An international team of scientists has unveiled a revolutionary memory architecture that combines silicon nanowires with a more traditional type of data storage.
This hybrid structure may be more reliable than other recently built nanowire-based memory devices and more easily integrated into commercial applications.
The technique involves the integration of nanowires with a high-end type of non-volatile memory similar to Flash, a layered structure known as semiconductor-oxide-nitride-oxide-semiconductor technology.
The nanowires are positioned using 'hands-off self-alignment', which could allow the production cost, and therefore the overall cost, of large-scale viable devices to be lower than Flash memory cards, which require more complicated fabrication methods.
Researchers grew the nanowires on a layered oxide-nitride-oxide substrate. Applying a positive voltage across the wires causes electrons in the wires to tunnel down into the substrate thereby charging it.
A negative voltage causes the electrons to tunnel back up into the wires.

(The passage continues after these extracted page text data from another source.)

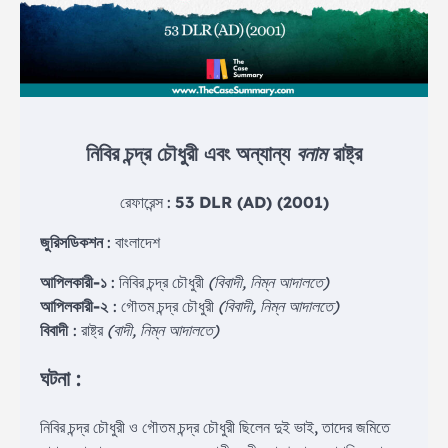
নিবির চন্দ্র চৌধুরী এবং অন্যান্য
বনাম
রাষ্ট্র
রেফারেন্স :
53 DLR (AD) (2001)
জুরিসডিকশন
: বাংলাদেশ
আপিলকারী-১
: নিবির চন্দ্র চৌধুরী
(বিবাদী, নিম্ন আদালতে)
আপিলকারী-২
: গৌতম চন্দ্র চৌধুরী
(বিবাদী, নিম্ন আদালতে)
বিবাদী
: রাষ্ট্র
(বাদী, নিম্ন আদালতে)
ঘটনা :
নিবির চন্দ্র চৌধুরী ও গৌতম চন্দ্র চৌধুরী ছিলেন দুই ভাই, তাদের জমিতে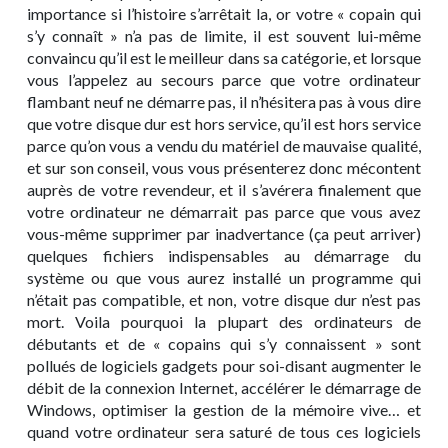
importance si l’histoire s’arrêtait la, or votre « copain qui
s’y connaît » n’a pas de limite, il est souvent lui-même
convaincu qu’il est le meilleur dans sa catégorie, et lorsque
vous l’appelez au secours parce que votre ordinateur
flambant neuf ne démarre pas, il n’hésitera pas à vous dire
que votre disque dur est hors service, qu’il est hors service
parce qu’on vous a vendu du matériel de mauvaise qualité,
et sur son conseil, vous vous présenterez donc mécontent
auprès de votre revendeur, et il s’avérera finalement que
votre ordinateur ne démarrait pas parce que vous avez
vous-même supprimer par inadvertance (ça peut arriver)
quelques fichiers indispensables au démarrage du
système ou que vous aurez installé un programme qui
n’était pas compatible, et non, votre disque dur n’est pas
mort. Voila pourquoi la plupart des ordinateurs de
débutants et de « copains qui s’y connaissent » sont
pollués de logiciels gadgets pour soi-disant augmenter le
débit de la connexion Internet, accélérer le démarrage de
Windows, optimiser la gestion de la mémoire vive… et
quand votre ordinateur sera saturé de tous ces logiciels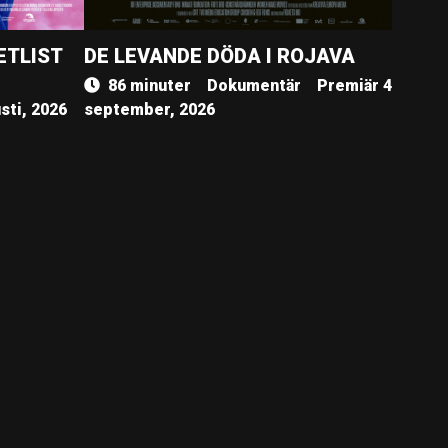
ETLIST
DE LEVANDE DÖDA I ROJAVA
86 minuter
Dokumentär
Premiär 4
sti, 2026
september, 2026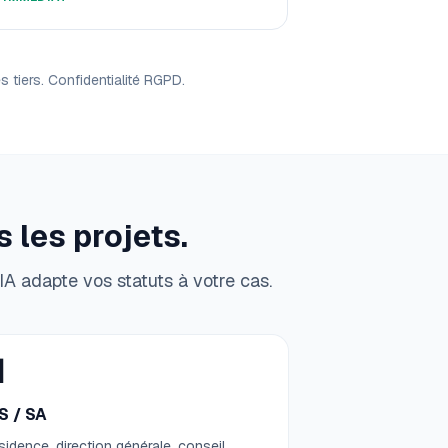
tiers. Confidentialité RGPD.
 les projets.
IA adapte vos statuts à votre cas.

S / SA
sidence, direction générale, conseil,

This process is the key to the device's memory function.
When fully charged, each nanowire device stores a single bit of information, either a '0' or a '1' depending on the position of the electrons, the scientists explained.
Two advantages the Nist design may have over alternative proposals for nanowire-based memory devices are better stability at higher temperatures and easier integration into existing chip fabrication technology.